Many nonprofits have also been created by visionary leaders, and have the same challenges Facebook may–like boards of directors who aren’t willing to stand up to the founder, or even at some point look for new leadership.

There are ways to avoid this dynamic.

A Diverse Board.  Facebook’s board is all-male.  Don’t make the same mistake. A diverse board, though, is not just gender or race diverse. It should be age-diverse and made up not only of donors, but of people from the communities the organization serves. It should also include several individuals from related institutions (perhaps in other states), who can lend relevant expertise.

Free-Thinking Leadership. Board leaders are often hand-picked by the Executive, so that they get along well together. This is great. But more important is leaders who can speak their mind to the Executive and be sure all ideas and options are on the table.

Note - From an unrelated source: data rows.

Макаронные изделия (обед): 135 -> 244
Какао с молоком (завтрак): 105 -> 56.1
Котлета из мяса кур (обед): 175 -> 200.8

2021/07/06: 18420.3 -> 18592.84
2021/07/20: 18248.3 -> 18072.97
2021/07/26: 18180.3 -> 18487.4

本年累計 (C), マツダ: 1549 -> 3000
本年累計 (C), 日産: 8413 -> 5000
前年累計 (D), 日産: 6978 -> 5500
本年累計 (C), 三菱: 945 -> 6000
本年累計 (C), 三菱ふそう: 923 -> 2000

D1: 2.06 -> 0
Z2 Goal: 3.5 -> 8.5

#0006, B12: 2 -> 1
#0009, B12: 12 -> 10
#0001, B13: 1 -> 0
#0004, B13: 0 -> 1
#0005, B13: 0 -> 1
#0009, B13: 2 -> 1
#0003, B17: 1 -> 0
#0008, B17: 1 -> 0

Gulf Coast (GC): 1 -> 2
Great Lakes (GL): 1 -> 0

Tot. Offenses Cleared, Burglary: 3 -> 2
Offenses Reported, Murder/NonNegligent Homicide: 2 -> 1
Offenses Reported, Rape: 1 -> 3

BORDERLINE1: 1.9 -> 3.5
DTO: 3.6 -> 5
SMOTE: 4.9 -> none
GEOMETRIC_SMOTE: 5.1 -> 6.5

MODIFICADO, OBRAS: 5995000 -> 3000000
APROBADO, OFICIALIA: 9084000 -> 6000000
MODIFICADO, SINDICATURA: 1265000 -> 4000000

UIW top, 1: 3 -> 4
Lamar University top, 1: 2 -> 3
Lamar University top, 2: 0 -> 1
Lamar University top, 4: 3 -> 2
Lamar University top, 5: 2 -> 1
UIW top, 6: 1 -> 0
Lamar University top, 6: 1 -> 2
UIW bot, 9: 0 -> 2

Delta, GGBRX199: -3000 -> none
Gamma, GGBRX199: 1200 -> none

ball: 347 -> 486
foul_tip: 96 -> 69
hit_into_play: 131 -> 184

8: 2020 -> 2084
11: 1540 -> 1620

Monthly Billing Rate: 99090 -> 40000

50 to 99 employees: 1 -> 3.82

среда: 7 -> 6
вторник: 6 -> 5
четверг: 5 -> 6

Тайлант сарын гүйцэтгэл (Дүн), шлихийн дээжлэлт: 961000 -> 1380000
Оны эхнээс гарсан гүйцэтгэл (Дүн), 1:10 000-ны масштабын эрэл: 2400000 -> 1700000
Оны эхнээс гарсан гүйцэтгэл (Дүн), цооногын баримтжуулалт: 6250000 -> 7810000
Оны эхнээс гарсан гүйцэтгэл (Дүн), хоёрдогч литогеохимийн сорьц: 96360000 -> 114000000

Financial Compliance. It’s not uncommon for nonprofits still being led by their founders to have some squishy numbers in the books. An Audit Committee—separate from the Finance Committee—should oversee an annual audit process that follows current accounting standards.  Independent Sector offers a checklist for accountability that includes these standards.

Mission-Driven Decisionmaking. At the end of the day, every board and leadership decision should meet this simple litmus test “Does this further our mission?”  It sounds easy, but sometimes Founder-led organizations can get sidetracked with pet projects of the founder, or conversely, projects the founder doesn’t find particularly interesting but need to be done to move the mission forward.

Succession Planning. Every business owner needs to do it. So do nonprofit organization founders. It’s a conversation that needs to be had with the board, with real plans and timelines drawn up on paper so everyone knows what role the founder will play and how the organization will continue to succeed after he or she retires.  Consider planning for an Interim Executive for 18 months after the founder leaves. No one can match the zeal and history of the founder, and a leader who is experienced in helping organizations make transitions can be just the right person to bridge to your next visionary.